*** Data for review Section Begins ***

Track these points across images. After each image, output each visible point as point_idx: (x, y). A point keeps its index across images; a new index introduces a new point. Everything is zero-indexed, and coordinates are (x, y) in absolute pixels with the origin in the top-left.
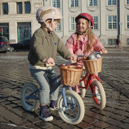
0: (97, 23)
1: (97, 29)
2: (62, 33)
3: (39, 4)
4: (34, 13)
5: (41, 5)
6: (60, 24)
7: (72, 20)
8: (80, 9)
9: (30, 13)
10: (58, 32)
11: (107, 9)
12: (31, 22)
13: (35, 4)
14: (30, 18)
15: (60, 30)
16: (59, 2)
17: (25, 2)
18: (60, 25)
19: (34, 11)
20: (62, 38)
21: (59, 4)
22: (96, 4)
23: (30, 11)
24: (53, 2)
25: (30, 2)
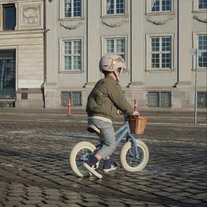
0: (169, 52)
1: (169, 66)
2: (84, 74)
3: (34, 9)
4: (22, 29)
5: (38, 12)
6: (79, 55)
7: (108, 45)
8: (128, 19)
9: (13, 29)
10: (76, 72)
11: (195, 18)
12: (15, 50)
13: (26, 10)
14: (13, 41)
15: (80, 68)
16: (79, 4)
17: (3, 5)
18: (80, 57)
19: (23, 24)
20: (84, 87)
21: (79, 9)
22: (167, 6)
23: (15, 25)
24: (66, 4)
25: (14, 4)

*** Data for review Section Ends ***

### Problem
Present every line of the items above as a Markdown table with the columns "Row" and "Item line," numbering the rows and omitting blank lines. Leave the pictures out.

### Expected output
| Row | Item line |
|---|---|
| 1 | Track these points across images. After each image, output each visible point as point_idx: (x, y). A point keeps its index across images; a new index introduces a new point. Everything is zero-indexed, and coordinates are (x, y) in absolute pixels with the origin in the top-left. |
| 2 | 0: (97, 23) |
| 3 | 1: (97, 29) |
| 4 | 2: (62, 33) |
| 5 | 3: (39, 4) |
| 6 | 4: (34, 13) |
| 7 | 5: (41, 5) |
| 8 | 6: (60, 24) |
| 9 | 7: (72, 20) |
| 10 | 8: (80, 9) |
| 11 | 9: (30, 13) |
| 12 | 10: (58, 32) |
| 13 | 11: (107, 9) |
| 14 | 12: (31, 22) |
| 15 | 13: (35, 4) |
| 16 | 14: (30, 18) |
| 17 | 15: (60, 30) |
| 18 | 16: (59, 2) |
| 19 | 17: (25, 2) |
| 20 | 18: (60, 25) |
| 21 | 19: (34, 11) |
| 22 | 20: (62, 38) |
| 23 | 21: (59, 4) |
| 24 | 22: (96, 4) |
| 25 | 23: (30, 11) |
| 26 | 24: (53, 2) |
| 27 | 25: (30, 2) |
| 28 | 0: (169, 52) |
| 29 | 1: (169, 66) |
| 30 | 2: (84, 74) |
| 31 | 3: (34, 9) |
| 32 | 4: (22, 29) |
| 33 | 5: (38, 12) |
| 34 | 6: (79, 55) |
| 35 | 7: (108, 45) |
| 36 | 8: (128, 19) |
| 37 | 9: (13, 29) |
| 38 | 10: (76, 72) |
| 39 | 11: (195, 18) |
| 40 | 12: (15, 50) |
| 41 | 13: (26, 10) |
| 42 | 14: (13, 41) |
| 43 | 15: (80, 68) |
| 44 | 16: (79, 4) |
| 45 | 17: (3, 5) |
| 46 | 18: (80, 57) |
| 47 | 19: (23, 24) |
| 48 | 20: (84, 87) |
| 49 | 21: (79, 9) |
| 50 | 22: (167, 6) |
| 51 | 23: (15, 25) |
| 52 | 24: (66, 4) |
| 53 | 25: (14, 4) |